#### Records shown
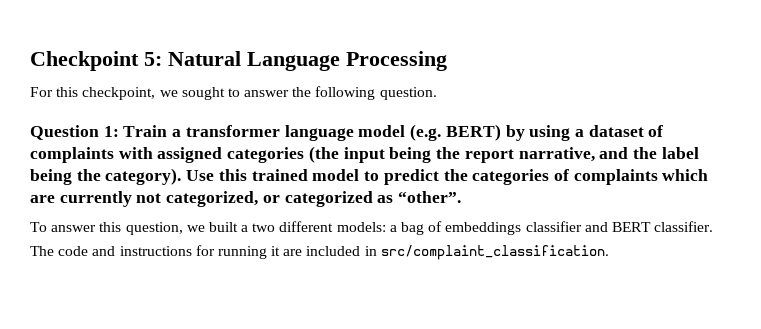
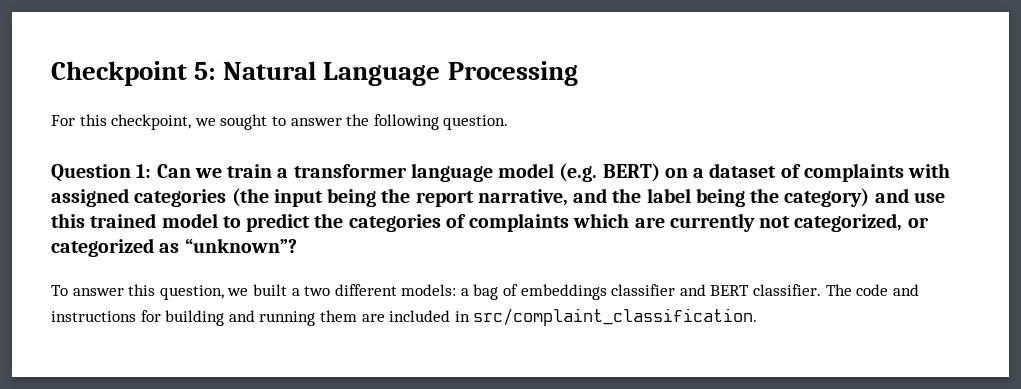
[123,125,168,137] Train -> [156,164,273,178] Can we train
[505,125,571,141] by using -> [664,168,688,178] on
[105,168,215,185] category). Use -> [784,188,945,207] category) and use
[398,191,462,203] “other”. -> [184,238,297,253] “unknown”?
[217,246,281,259] running it -> [165,310,357,326] building and running them

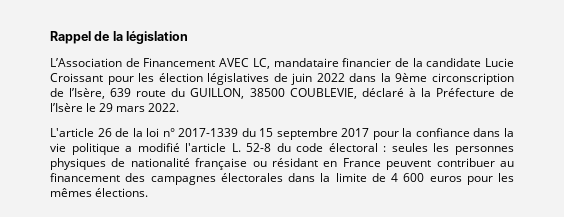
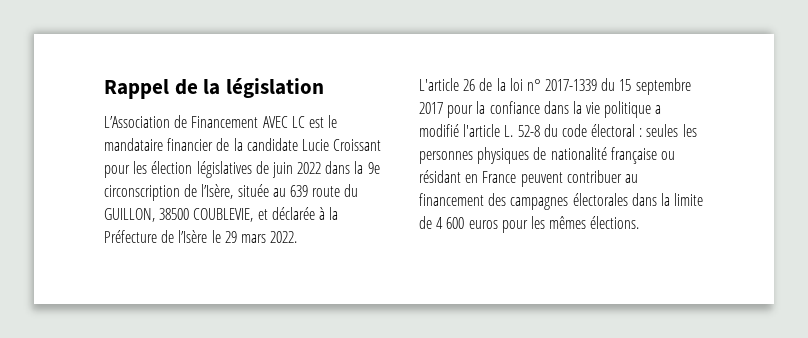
[252,58,270,69] LC, -> [291,115,338,128] LC est le
[395,73,428,82] 9ème -> [367,162,380,174] 9e
(106, 93) none -> [237,184,286,197] située au
[361,88,404,97] déclaré -> [257,207,315,220] et déclarée

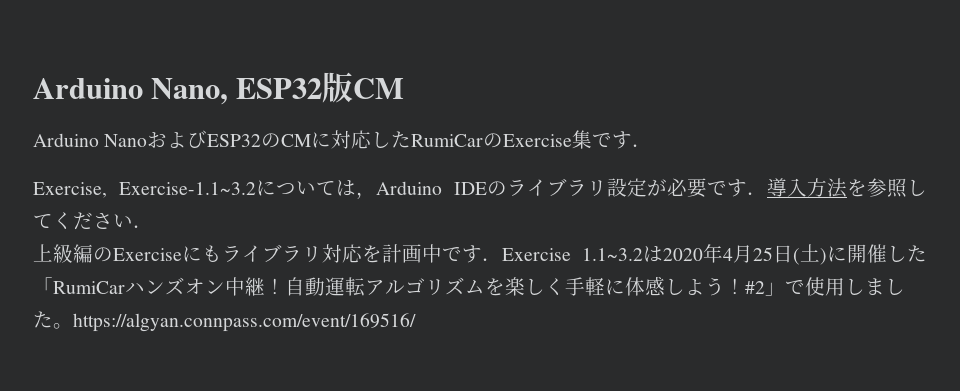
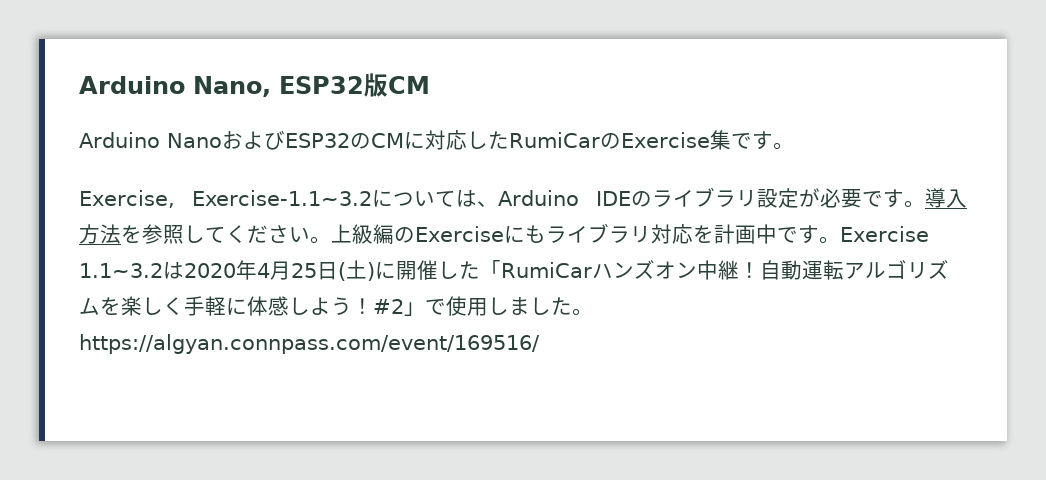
[632,144,653,147] ． -> [772,142,794,150] 。
[356,192,376,199] ， -> [477,201,499,207] 、
[747,192,767,195] ． -> [904,200,925,208] 。
[133,225,153,228] ． // -> [310,236,331,244] 。
[482,258,502,261] ． -> [818,236,840,244] 。

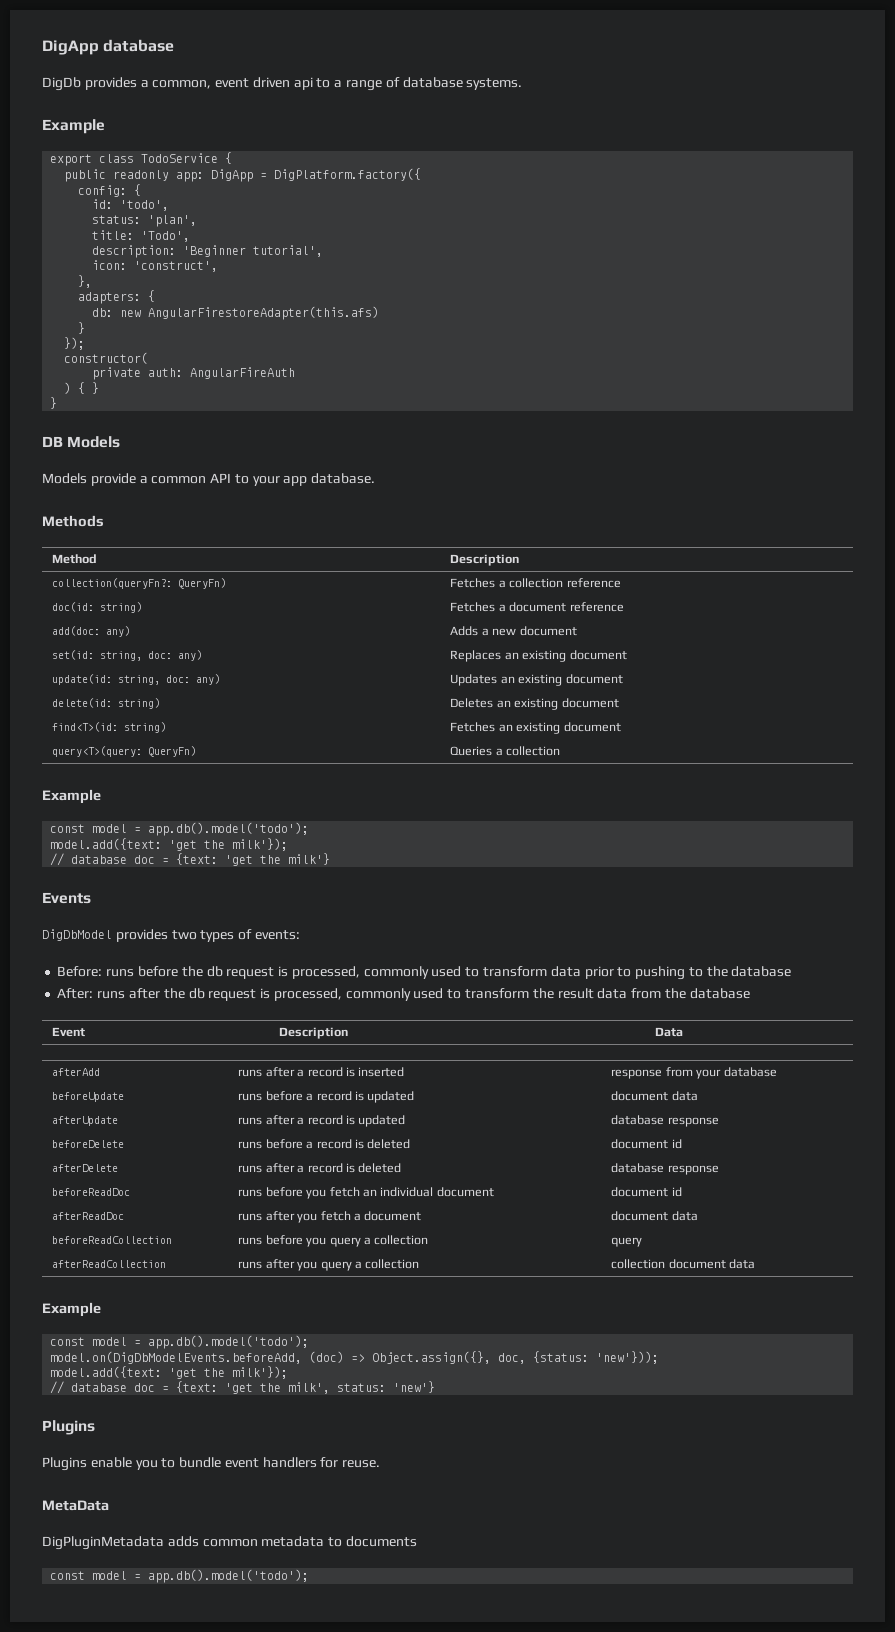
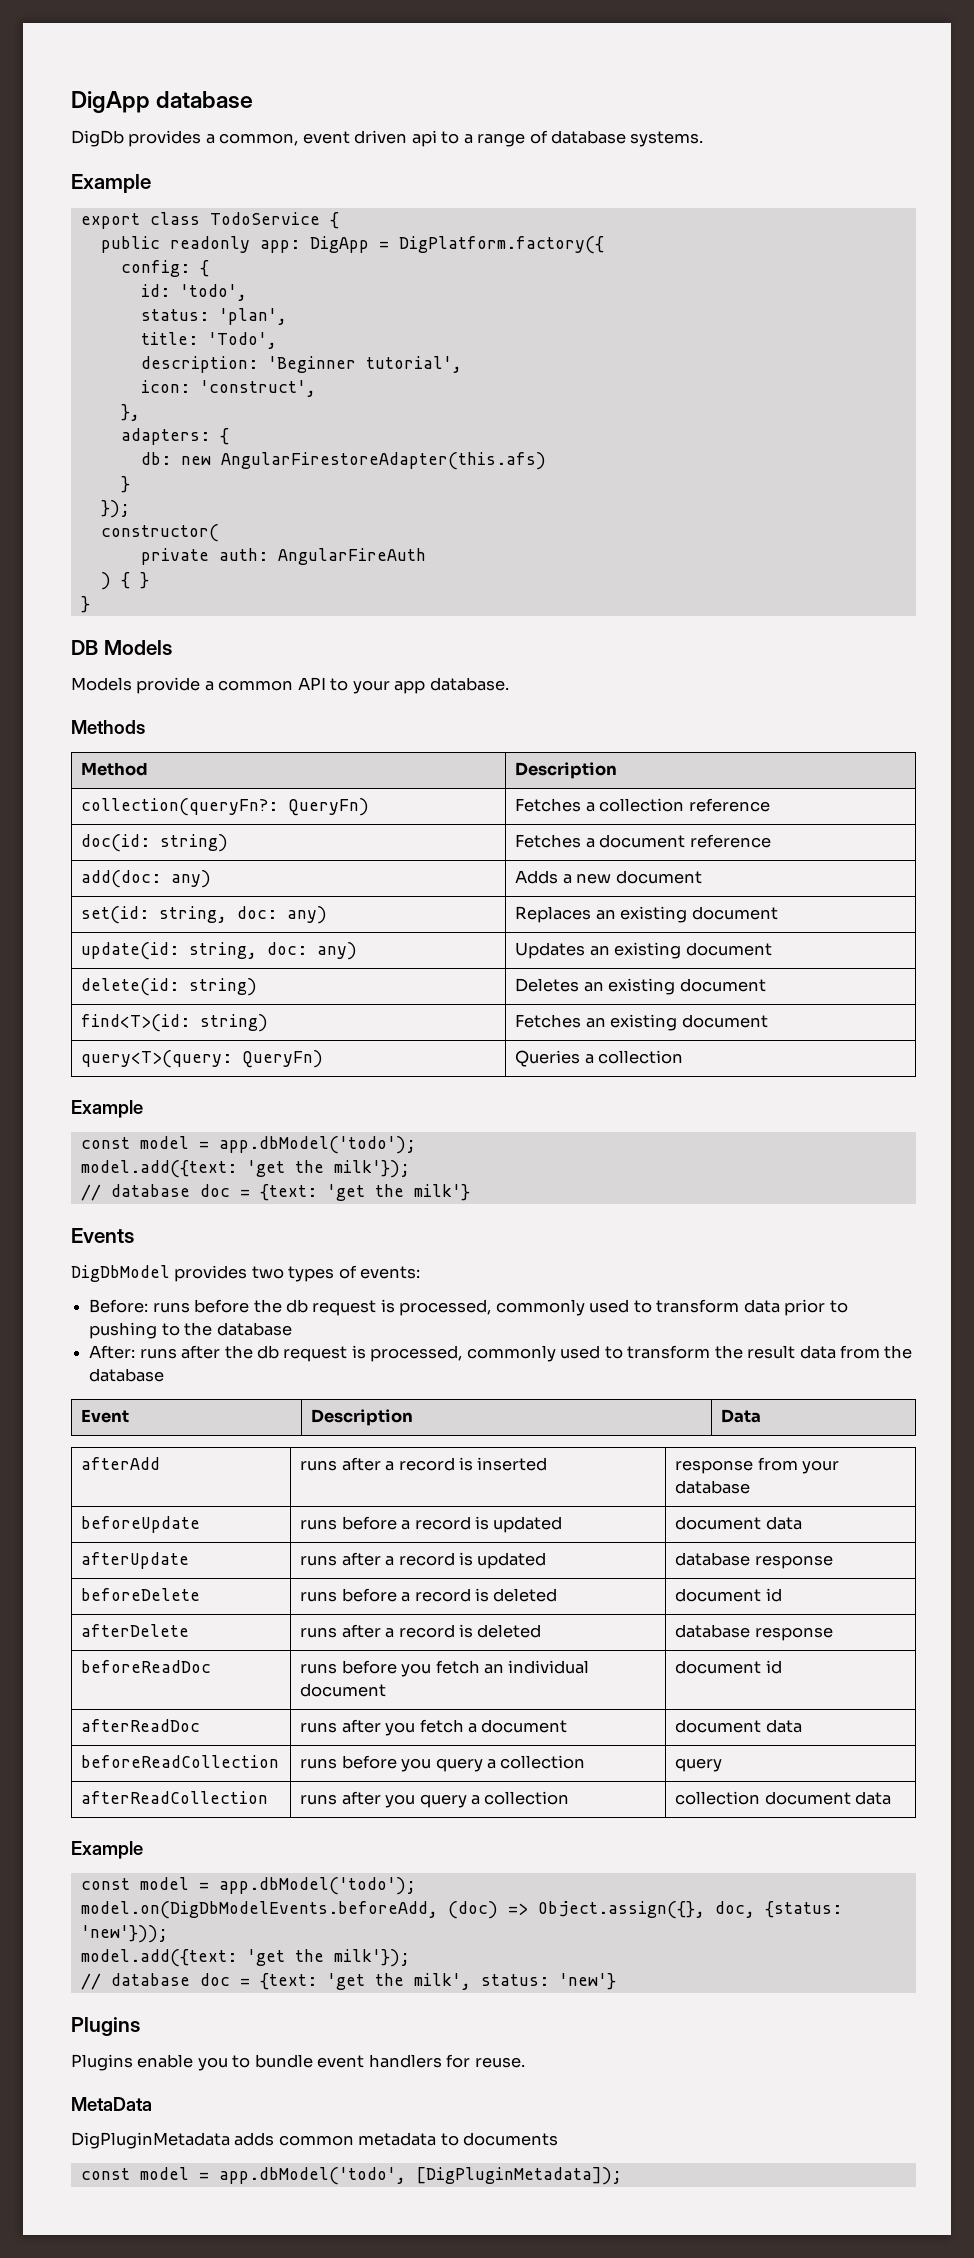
[148,822,310,836] app.db().model('todo'); -> [218,1136,416,1154] app.dbModel('todo');
[148,1335,310,1349] app.db().model('todo'); -> [218,1877,416,1895] app.dbModel('todo');
[148,1569,310,1583] app.db().model('todo'); -> [218,2167,622,2185] app.dbModel('todo', [DigPluginMetadata]);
########
(Task goal)
All lines from the one containing "[356,192,376,199] ， -> [477,201,499,207] 、" through the end of the data are to be restated exactly, with nothing else and without the pictures.

(Solution to the exercise)
[356,192,376,199] ， -> [477,201,499,207] 、
[747,192,767,195] ． -> [904,200,925,208] 。
[133,225,153,228] ． // -> [310,236,331,244] 。
[482,258,502,261] ． -> [818,236,840,244] 。

[148,822,310,836] app.db().model('todo'); -> [218,1136,416,1154] app.dbModel('todo');
[148,1335,310,1349] app.db().model('todo'); -> [218,1877,416,1895] app.dbModel('todo');
[148,1569,310,1583] app.db().model('todo'); -> [218,2167,622,2185] app.dbModel('todo', [DigPluginMetadata]);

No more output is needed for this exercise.